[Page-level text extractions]
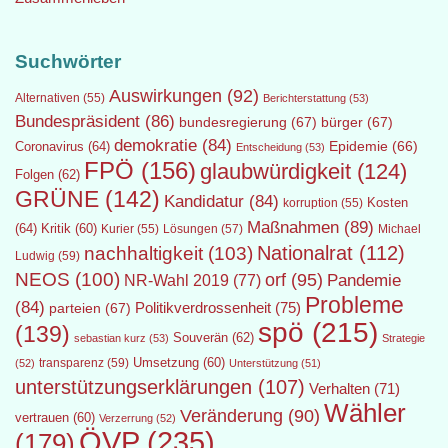
Suchwörter
Auswirkungen
(92)
Alternativen
(55)
Berichterstattung
(53)
Bundespräsident
(86)
bundesregierung
(67)
bürger
(67)
demokratie
(84)
Epidemie
(66)
Coronavirus
(64)
Entscheidung
(53)
FPÖ
(156)
glaubwürdigkeit
(124)
Folgen
(62)
GRÜNE
(142)
Kandidatur
(84)
Kosten
korruption
(55)
Maßnahmen
(89)
(64)
Kritik
(60)
Lösungen
(57)
Michael
Kurier
(55)
Nationalrat
(112)
nachhaltigkeit
(103)
Ludwig
(59)
NEOS
(100)
orf
(95)
Pandemie
NR-Wahl 2019
(77)
Probleme
(84)
Politikverdrossenheit
(75)
parteien
(67)
spö
(215)
(139)
Souverän
(62)
sebastian kurz
(53)
Strategie
transparenz
(59)
Umsetzung
(60)
(52)
Unterstützung
(51)
unterstützungserklärungen
(107)
Verhalten
(71)
Wähler
Veränderung
(90)
vertrauen
(60)
Verzerrung
(52)
ÖVP
(235)
(179)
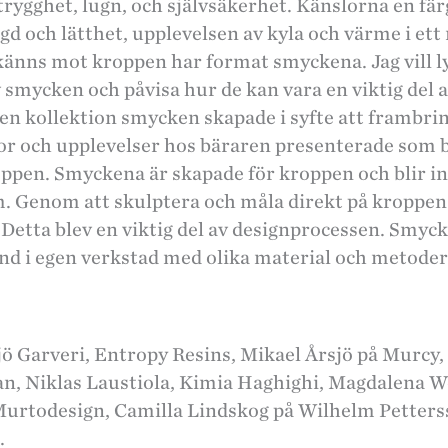
trygghet, lugn, och självsäkerhet. Känslorna en fär
d och lätthet, upplevelsen av kyla och värme i ett
känns mot kroppen har format smyckena. Jag vill l
 smycken och påvisa hur de kan vara en viktig del a
 en kollektion smycken skapade i syfte att frambrin
or och upplevelser hos bäraren presenterade som 
ppen. Smyckena är skapade för kroppen och blir in
m. Genom att skulptera och måla direkt på kroppe
 Detta blev en viktig del av designprocessen. Smyc
and i egen verkstad med olika material och metoder
ö Garveri, Entropy Resins, Mikael Årsjö på Murcy, 
n, Niklas Laustiola, Kimia Haghighi, Magdalena Wo
urtodesign, Camilla Lindskog på Wilhelm Petters
.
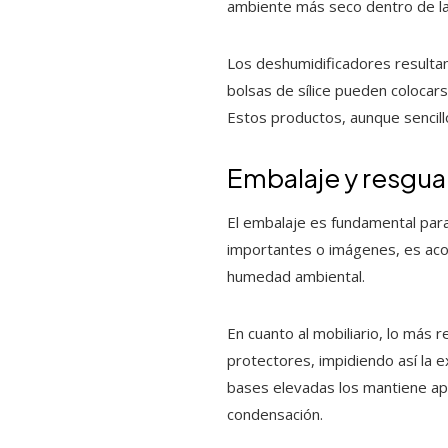
ambiente más seco dentro de la
Los deshumidificadores resultan
bolsas de sílice pueden colocar
Estos productos, aunque sencillo
Embalaje y resgu
El embalaje es fundamental para
importantes o imágenes, es aco
humedad ambiental.
En cuanto al mobiliario, lo más 
protectores, impidiendo así la e
bases elevadas los mantiene apa
condensación.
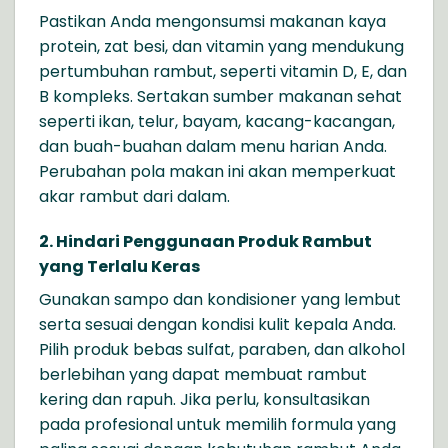
Pastikan Anda mengonsumsi makanan kaya
protein, zat besi, dan vitamin yang mendukung
pertumbuhan rambut, seperti vitamin D, E, dan
B kompleks. Sertakan sumber makanan sehat
seperti ikan, telur, bayam, kacang-kacangan,
dan buah-buahan dalam menu harian Anda.
Perubahan pola makan ini akan memperkuat
akar rambut dari dalam.
2. Hindari Penggunaan Produk Rambut
yang Terlalu Keras
Gunakan sampo dan kondisioner yang lembut
serta sesuai dengan kondisi kulit kepala Anda.
Pilih produk bebas sulfat, paraben, dan alkohol
berlebihan yang dapat membuat rambut
kering dan rapuh. Jika perlu, konsultasikan
pada profesional untuk memilih formula yang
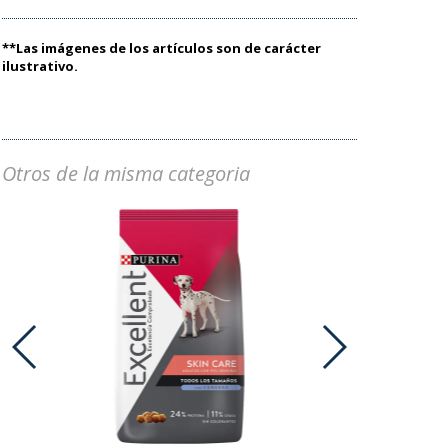
**Las imágenes de los artículos son de carácter
ilustrativo.
Otros de la misma categoria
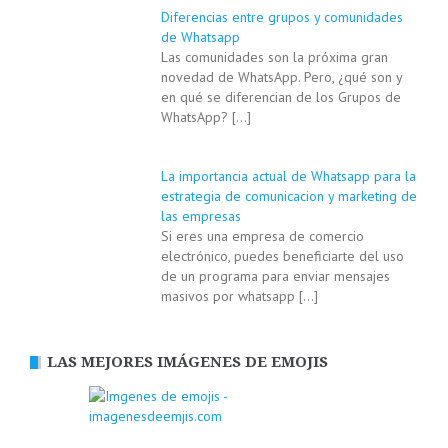
Diferencias entre grupos y comunidades
de Whatsapp
Las comunidades son la próxima gran
novedad de WhatsApp. Pero, ¿qué son y
en qué se diferencian de los Grupos de
WhatsApp?
[…]
La importancia actual de Whatsapp para la
estrategia de comunicacion y marketing de
las empresas
Si eres una empresa de comercio
electrónico, puedes beneficiarte del uso
de un programa para enviar mensajes
masivos por whatsapp
[…]
LAS MEJORES IMÁGENES DE EMOJIS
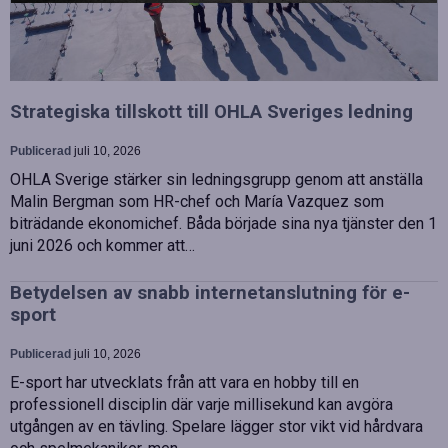
Strategiska tillskott till OHLA Sveriges ledning
Publicerad
juli 10, 2026
OHLA Sverige stärker sin ledningsgrupp genom att anställa
Malin Bergman som HR-chef och María Vazquez som
biträdande ekonomichef. Båda började sina nya tjänster den 1
juni 2026 och kommer att…
Betydelsen av snabb internetanslutning för e-
sport
Publicerad
juli 10, 2026
E-sport har utvecklats från att vara en hobby till en
professionell disciplin där varje millisekund kan avgöra
utgången av en tävling. Spelare lägger stor vikt vid hårdvara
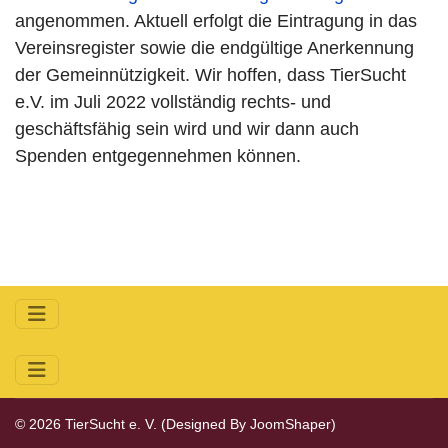
angenommen. Aktuell erfolgt die Eintragung in das
Vereinsregister sowie die endgültige Anerkennung
der Gemeinnützigkeit. Wir hoffen, dass TierSucht
e.V. im Juli 2022 vollständig rechts- und
geschäftsfähig sein wird und wir dann auch
Spenden entgegennehmen können.
© 2026 TierSucht e. V. (Designed By
JoomShaper
)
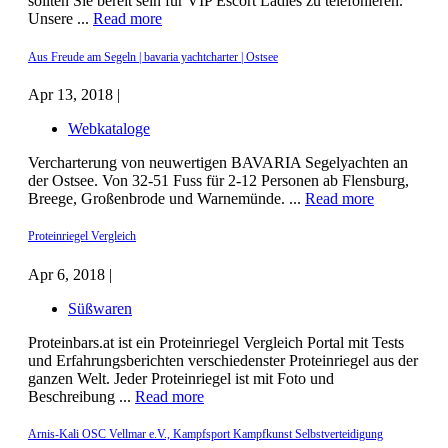
sollten Sie bereit sein für VIP Escort Ladies zu telefonieren.
Unsere ...
Read more
Aus Freude am Segeln | bavaria yachtcharter | Ostsee
Apr 13, 2018 |
Webkataloge
Vercharterung von neuwertigen BAVARIA Segelyachten an
der Ostsee. Von 32-51 Fuss für 2-12 Personen ab Flensburg,
Breege, Großenbrode und Warnemünde. ...
Read more
Proteinriegel Vergleich
Apr 6, 2018 |
Süßwaren
Proteinbars.at ist ein Proteinriegel Vergleich Portal mit Tests
und Erfahrungsberichten verschiedenster Proteinriegel aus der
ganzen Welt. Jeder Proteinriegel ist mit Foto und
Beschreibung ...
Read more
Arnis-Kali OSC Vellmar e.V., Kampfsport Kampfkunst Selbstverteidigung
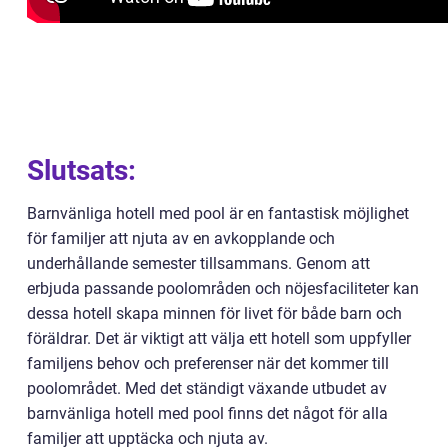
Slutsats:
Barnvänliga hotell med pool är en fantastisk möjlighet
för familjer att njuta av en avkopplande och
underhållande semester tillsammans. Genom att
erbjuda passande poolområden och nöjesfaciliteter kan
dessa hotell skapa minnen för livet för både barn och
föräldrar. Det är viktigt att välja ett hotell som uppfyller
familjens behov och preferenser när det kommer till
poolområdet. Med det ständigt växande utbudet av
barnvänliga hotell med pool finns det något för alla
familjer att upptäcka och njuta av.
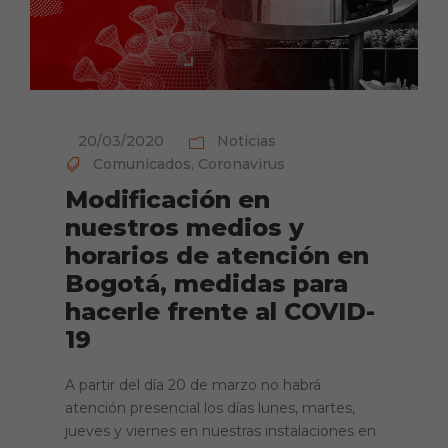
20/03/2020
Noticias
Comunicados
,
Coronavirus
Modificación en
nuestros medios y
horarios de atención en
Bogotá, medidas para
hacerle frente al COVID-
19
A partir del día 20 de marzo no habrá
atención presencial los días lunes, martes,
jueves y viernes en nuestras instalaciones en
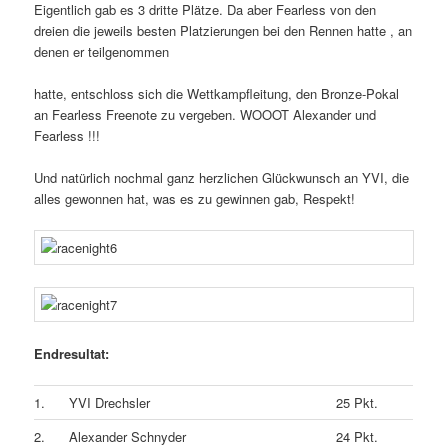
Eigentlich gab es 3 dritte Plätze. Da aber Fearless von den
dreien die jeweils besten Platzierungen bei den Rennen hatte , an
denen er teilgenommen
hatte, entschloss sich die Wettkampfleitung, den Bronze-Pokal
an Fearless Freenote zu vergeben. WOOOT Alexander und
Fearless !!!
Und natürlich nochmal ganz herzlichen Glückwunsch an YVI, die
alles gewonnen hat, was es zu gewinnen gab, Respekt!
Endresultat:
1.
YVI Drechsler
25 Pkt.
2.
Alexander Schnyder
24 Pkt.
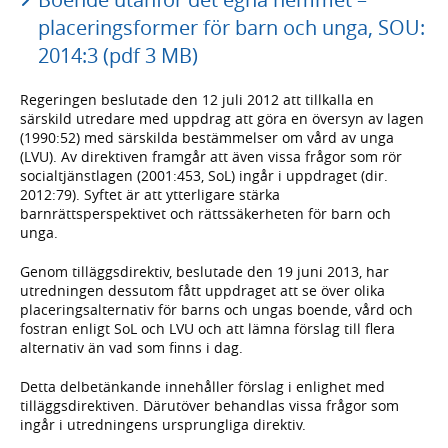
placeringsformer för barn och unga, SOU:
2014:3 (pdf 3 MB)
Regeringen beslutade den 12 juli 2012 att tillkalla en
särskild utredare med uppdrag att göra en översyn av lagen
(1990:52) med särskilda bestämmelser om vård av unga
(LVU). Av direktiven framgår att även vissa frågor som rör
socialtjänstlagen (2001:453, SoL) ingår i uppdraget (dir.
2012:79). Syftet är att ytterligare stärka
barnrättsperspektivet och rättssäkerheten för barn och
unga.
Genom tilläggsdirektiv, beslutade den 19 juni 2013, har
utredningen dessutom fått uppdraget att se över olika
placeringsalternativ för barns och ungas boende, vård och
fostran enligt SoL och LVU och att lämna förslag till flera
alternativ än vad som finns i dag.
Detta delbetänkande innehåller förslag i enlighet med
tilläggsdirektiven. Därutöver behandlas vissa frågor som
ingår i utredningens ursprungliga direktiv.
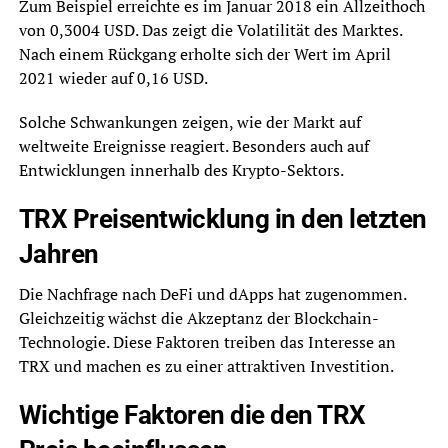
Zum Beispiel erreichte es im Januar 2018 ein Allzeithoch
von 0,3004 USD. Das zeigt die Volatilität des Marktes.
Nach einem Rückgang erholte sich der Wert im April
2021 wieder auf 0,16 USD.
Solche Schwankungen zeigen, wie der Markt auf
weltweite Ereignisse reagiert. Besonders auch auf
Entwicklungen innerhalb des Krypto-Sektors.
TRX Preisentwicklung in den letzten
Jahren
Die Nachfrage nach DeFi und dApps hat zugenommen.
Gleichzeitig wächst die Akzeptanz der Blockchain-
Technologie. Diese Faktoren treiben das Interesse an
TRX und machen es zu einer attraktiven Investition.
Wichtige Faktoren die den TRX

◆ **EXERCISE AIM**
Of the lines above, quote exactly those from the one with "denen er teilgenommen" through the one with "Entwicklungen innerhalb des Krypto-Sektors.", ends included; pictures stay out.

◆ **EXPECTED ANSWER**
denen er teilgenommen
hatte, entschloss sich die Wettkampfleitung, den Bronze-Pokal
an Fearless Freenote zu vergeben. WOOOT Alexander und
Fearless !!!
Und natürlich nochmal ganz herzlichen Glückwunsch an YVI, die
alles gewonnen hat, was es zu gewinnen gab, Respekt!
Endresultat:
1.
YVI Drechsler
25 Pkt.
2.
Alexander Schnyder
24 Pkt.
placeringsformer för barn och unga, SOU:
2014:3 (pdf 3 MB)
Regeringen beslutade den 12 juli 2012 att tillkalla en
särskild utredare med uppdrag att göra en översyn av lagen
(1990:52) med särskilda bestämmelser om vård av unga
(LVU). Av direktiven framgår att även vissa frågor som rör
socialtjänstlagen (2001:453, SoL) ingår i uppdraget (dir.
2012:79). Syftet är att ytterligare stärka
barnrättsperspektivet och rättssäkerheten för barn och
unga.
Genom tilläggsdirektiv, beslutade den 19 juni 2013, har
utredningen dessutom fått uppdraget att se över olika
placeringsalternativ för barns och ungas boende, vård och
fostran enligt SoL och LVU och att lämna förslag till flera
alternativ än vad som finns i dag.
Detta delbetänkande innehåller förslag i enlighet med
tilläggsdirektiven. Därutöver behandlas vissa frågor som
ingår i utredningens ursprungliga direktiv.
Zum Beispiel erreichte es im Januar 2018 ein Allzeithoch
von 0,3004 USD. Das zeigt die Volatilität des Marktes.
Nach einem Rückgang erholte sich der Wert im April
2021 wieder auf 0,16 USD.
Solche Schwankungen zeigen, wie der Markt auf
weltweite Ereignisse reagiert. Besonders auch auf
Entwicklungen innerhalb des Krypto-Sektors.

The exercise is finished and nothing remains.